Obviously most people like music, but I can still remember the days of dubbing mix-tapes and figuring out the exact order of side a or b, or when the best song on the playlist should appear. I used to be the go-to-guy among my friends when they needed to know the name of a song or a suggestion for what to dance to at their weddings. I took a long break from any new musical ventures, but this year, I’ve relied a lot on my music to help keep me focused. One day, I stumbled on a track called, “Carry On” by fun. Neat song, good message, but one line puzzled me. “May the past be the sound of your feet upon the ground.” As an ELA teacher, I needed to understand why this comparison is being made, and I couldn’t do it just then. Urg.
A Novel Study: Dare
Teaching a novel study can drag on at times, or you can try to find something inside the novel to connect with, and allow it to sort of wash over the class, and if you’re lucky, some amazing discussion could happen. Not to judge or label this current generation of high schoolers, but I’ve noticed a lot of blame being shifted about. I’ve heard time and time again that this or that is someone else’s fault, so when we got a to a scene in our current novel about a young man being told by his grandmother that she didn’t blame him anymore, nor did his mother, and that he should stop blaming himself, something really resonated in me. I decided to spend some time in class discussing what it means to let blame hold you back from choices you can make. How if you always say that some guy did something to you years ago, and it doesn’t let you do something today, you’ve actually wasted all those years between. We talked as a class for a while about making sure that instead of just blaming, we choose to live and move on.
Film: Vanilla Sky
Say what you will about Tom Cruise and confusing movies. I remember one strong piece of advice from this film. The lawyer friend told David to stop living in the shadow of his father. He told him quite simply to “Choose life.” (mind you it could be a bit of rip-off from Trainspotting’s open monologue, but I think the message this time was a bit more wholesome) That line has stuck with me over the years, and augmented a bit to “Choose happiness.” I think many times in life we think life is so complicated, but in the end it is just a simple choice between choosing bitterness, complaint, inadequacy or happiness.
Tying it all together: Choosing
What I’m getting at is that I knew a lot about making positive choices, but it wasn’t until I let all three of those moments converge in my life, and figure out the literary meaning behind that simple pop song by fun. That message of choosing happiness resonated back during all of my classes on Friday. I taught with a lot more gusto than normal, and we had a few great debates and conversations about happiness and how we achieve it, and how sometimes life is even a bit sweeter when we help choose happiness for others too.
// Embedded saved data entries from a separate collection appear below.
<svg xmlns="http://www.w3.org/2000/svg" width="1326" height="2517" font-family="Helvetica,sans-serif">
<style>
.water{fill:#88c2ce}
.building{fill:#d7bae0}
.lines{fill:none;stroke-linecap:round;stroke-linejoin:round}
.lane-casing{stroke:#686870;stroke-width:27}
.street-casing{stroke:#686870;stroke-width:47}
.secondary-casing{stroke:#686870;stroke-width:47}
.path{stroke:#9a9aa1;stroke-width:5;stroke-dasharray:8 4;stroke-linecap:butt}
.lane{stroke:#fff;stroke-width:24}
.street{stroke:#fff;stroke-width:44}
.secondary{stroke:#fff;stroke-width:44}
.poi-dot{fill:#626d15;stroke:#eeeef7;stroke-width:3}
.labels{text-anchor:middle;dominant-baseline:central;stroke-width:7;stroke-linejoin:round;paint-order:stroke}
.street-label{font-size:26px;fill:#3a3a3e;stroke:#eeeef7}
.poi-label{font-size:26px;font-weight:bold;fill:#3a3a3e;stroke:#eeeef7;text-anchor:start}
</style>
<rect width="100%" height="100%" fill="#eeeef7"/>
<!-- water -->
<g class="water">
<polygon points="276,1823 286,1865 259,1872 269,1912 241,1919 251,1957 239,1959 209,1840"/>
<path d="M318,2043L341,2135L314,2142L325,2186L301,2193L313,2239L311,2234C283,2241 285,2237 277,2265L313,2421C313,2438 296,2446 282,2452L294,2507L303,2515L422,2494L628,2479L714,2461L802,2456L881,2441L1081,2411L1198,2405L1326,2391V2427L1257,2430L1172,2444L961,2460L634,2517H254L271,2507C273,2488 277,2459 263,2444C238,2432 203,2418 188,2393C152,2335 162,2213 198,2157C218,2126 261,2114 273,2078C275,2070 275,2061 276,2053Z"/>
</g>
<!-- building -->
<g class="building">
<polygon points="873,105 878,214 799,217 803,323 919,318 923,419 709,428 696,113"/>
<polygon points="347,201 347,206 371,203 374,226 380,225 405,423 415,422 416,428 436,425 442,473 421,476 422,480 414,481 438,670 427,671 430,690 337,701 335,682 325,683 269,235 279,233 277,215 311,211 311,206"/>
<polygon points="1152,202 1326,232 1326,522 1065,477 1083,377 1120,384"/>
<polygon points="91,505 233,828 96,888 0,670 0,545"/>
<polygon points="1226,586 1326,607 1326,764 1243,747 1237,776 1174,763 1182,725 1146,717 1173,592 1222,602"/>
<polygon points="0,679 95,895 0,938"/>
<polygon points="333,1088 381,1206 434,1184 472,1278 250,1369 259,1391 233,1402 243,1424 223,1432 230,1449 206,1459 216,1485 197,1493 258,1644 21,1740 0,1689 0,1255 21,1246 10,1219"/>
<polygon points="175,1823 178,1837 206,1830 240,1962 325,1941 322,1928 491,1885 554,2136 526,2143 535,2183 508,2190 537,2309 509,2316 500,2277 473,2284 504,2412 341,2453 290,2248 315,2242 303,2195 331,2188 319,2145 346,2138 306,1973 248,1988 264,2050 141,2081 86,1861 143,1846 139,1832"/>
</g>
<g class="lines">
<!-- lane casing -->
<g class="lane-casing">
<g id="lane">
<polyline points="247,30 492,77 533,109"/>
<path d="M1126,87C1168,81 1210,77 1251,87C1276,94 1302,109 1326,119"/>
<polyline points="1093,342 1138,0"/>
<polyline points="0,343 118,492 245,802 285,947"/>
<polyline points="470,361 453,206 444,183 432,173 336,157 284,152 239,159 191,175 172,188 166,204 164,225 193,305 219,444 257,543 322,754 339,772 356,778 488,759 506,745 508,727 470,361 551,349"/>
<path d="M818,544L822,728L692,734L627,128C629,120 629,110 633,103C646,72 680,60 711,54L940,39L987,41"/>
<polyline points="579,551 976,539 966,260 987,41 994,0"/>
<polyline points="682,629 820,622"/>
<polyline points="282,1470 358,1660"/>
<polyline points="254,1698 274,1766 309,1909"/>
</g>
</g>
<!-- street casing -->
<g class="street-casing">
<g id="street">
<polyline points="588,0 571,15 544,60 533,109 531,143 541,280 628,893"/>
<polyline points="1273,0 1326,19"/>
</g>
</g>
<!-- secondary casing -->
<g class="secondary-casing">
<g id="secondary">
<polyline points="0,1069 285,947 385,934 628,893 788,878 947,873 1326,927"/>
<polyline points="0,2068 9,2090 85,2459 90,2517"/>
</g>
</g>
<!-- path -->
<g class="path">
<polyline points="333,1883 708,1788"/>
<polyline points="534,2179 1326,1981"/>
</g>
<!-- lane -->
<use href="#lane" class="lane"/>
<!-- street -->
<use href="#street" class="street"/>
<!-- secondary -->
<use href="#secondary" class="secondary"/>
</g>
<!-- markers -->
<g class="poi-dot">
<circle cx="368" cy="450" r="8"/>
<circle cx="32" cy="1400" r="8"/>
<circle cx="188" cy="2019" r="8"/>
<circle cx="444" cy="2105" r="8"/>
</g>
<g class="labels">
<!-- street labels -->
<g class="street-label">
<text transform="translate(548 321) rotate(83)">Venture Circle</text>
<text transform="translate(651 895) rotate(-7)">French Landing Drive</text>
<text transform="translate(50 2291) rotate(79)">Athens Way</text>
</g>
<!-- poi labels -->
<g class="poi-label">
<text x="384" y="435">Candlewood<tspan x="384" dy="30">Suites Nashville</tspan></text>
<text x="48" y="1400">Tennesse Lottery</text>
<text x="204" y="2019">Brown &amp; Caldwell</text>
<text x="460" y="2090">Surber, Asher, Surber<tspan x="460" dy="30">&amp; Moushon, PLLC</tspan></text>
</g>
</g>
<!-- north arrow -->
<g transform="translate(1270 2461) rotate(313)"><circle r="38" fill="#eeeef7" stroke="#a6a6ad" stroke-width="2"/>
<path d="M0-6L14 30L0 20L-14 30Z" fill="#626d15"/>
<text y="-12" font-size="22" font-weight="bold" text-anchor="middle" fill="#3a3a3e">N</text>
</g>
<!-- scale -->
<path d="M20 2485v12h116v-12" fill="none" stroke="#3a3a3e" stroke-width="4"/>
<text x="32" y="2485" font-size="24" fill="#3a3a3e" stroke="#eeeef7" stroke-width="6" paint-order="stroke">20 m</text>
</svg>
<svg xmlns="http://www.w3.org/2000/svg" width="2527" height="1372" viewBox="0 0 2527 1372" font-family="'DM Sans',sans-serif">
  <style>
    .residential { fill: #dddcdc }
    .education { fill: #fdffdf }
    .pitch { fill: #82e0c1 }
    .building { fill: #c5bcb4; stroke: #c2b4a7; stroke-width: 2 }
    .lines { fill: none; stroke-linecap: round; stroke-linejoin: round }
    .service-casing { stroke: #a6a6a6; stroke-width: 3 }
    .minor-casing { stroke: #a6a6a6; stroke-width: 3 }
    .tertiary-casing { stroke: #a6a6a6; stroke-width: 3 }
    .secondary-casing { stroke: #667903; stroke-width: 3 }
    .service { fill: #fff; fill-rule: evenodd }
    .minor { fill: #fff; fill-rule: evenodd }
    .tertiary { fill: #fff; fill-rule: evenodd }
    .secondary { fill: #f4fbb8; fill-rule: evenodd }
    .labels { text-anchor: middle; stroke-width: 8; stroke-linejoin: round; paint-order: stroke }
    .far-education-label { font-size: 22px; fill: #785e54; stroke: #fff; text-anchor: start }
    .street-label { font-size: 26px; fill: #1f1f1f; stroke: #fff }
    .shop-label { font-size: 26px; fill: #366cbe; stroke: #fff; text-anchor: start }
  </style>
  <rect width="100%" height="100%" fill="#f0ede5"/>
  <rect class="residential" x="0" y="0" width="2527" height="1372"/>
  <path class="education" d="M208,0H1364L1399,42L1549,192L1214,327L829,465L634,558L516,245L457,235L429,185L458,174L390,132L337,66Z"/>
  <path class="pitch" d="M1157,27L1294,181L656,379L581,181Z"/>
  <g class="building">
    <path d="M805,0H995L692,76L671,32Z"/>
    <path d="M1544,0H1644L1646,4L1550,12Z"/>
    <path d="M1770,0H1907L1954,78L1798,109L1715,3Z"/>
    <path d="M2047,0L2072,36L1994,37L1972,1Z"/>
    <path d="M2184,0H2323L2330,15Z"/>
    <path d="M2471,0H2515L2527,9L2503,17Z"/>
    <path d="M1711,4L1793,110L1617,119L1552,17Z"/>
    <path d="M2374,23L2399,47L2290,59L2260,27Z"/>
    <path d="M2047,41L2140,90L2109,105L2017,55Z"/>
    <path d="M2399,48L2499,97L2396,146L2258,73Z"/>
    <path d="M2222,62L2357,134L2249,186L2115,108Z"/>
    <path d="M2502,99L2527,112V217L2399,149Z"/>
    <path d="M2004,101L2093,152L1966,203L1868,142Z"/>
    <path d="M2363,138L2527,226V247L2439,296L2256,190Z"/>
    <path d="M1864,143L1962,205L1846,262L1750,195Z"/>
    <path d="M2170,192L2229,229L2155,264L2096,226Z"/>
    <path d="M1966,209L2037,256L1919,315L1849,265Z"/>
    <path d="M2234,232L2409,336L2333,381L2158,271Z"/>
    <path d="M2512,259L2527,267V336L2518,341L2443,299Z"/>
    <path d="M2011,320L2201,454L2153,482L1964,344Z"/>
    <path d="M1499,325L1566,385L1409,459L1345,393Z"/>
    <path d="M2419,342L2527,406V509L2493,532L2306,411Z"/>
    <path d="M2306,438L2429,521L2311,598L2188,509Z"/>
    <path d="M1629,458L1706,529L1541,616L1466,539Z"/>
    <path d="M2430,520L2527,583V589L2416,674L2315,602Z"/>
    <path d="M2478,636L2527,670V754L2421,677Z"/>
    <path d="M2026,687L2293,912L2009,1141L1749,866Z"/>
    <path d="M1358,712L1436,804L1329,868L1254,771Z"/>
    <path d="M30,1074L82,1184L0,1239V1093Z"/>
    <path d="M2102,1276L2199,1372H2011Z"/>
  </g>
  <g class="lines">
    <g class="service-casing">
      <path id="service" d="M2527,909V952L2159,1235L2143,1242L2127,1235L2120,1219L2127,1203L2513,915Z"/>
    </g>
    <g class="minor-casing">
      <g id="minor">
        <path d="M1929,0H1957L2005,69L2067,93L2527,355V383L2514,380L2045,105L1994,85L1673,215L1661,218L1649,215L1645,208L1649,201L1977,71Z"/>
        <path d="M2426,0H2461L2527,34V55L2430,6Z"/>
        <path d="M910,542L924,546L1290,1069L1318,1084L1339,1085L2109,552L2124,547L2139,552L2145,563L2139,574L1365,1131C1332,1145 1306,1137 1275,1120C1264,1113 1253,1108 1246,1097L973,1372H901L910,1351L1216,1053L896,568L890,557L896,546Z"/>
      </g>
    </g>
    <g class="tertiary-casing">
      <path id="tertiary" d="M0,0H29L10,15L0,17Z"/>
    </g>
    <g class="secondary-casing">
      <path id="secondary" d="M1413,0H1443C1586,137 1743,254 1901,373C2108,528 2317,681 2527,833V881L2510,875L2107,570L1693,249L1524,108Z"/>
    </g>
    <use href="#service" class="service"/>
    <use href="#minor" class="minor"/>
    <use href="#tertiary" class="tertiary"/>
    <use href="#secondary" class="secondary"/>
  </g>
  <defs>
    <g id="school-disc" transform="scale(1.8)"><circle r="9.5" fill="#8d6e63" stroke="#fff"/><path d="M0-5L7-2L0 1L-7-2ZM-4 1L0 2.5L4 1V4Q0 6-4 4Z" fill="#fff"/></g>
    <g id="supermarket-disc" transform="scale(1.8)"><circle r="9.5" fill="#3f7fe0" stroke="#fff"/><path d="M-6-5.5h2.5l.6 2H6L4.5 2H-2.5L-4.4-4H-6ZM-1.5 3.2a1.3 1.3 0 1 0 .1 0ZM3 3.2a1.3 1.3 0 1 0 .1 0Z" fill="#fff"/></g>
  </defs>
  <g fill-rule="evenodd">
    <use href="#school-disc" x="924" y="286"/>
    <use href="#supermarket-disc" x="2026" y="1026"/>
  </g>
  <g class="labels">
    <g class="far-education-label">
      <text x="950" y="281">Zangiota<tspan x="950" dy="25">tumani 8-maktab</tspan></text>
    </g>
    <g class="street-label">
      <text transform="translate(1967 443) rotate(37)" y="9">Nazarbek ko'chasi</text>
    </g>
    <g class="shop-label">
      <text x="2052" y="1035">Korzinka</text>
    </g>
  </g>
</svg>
I’m not sure how everything will work out over these next five weeks, but one of those choices we made as a class was to investigate a bit into an amazing program called donorschoose.org We aren’t raising funds or anything like that, but we’re taking the time to realise that there are many schools out there who are not as privileged as ours, and hearing students talk about helping other students really makes it easy for me to choose happiness in my own life, and just like the fun. song, I will carry on and the past will be the sound of me walking forward.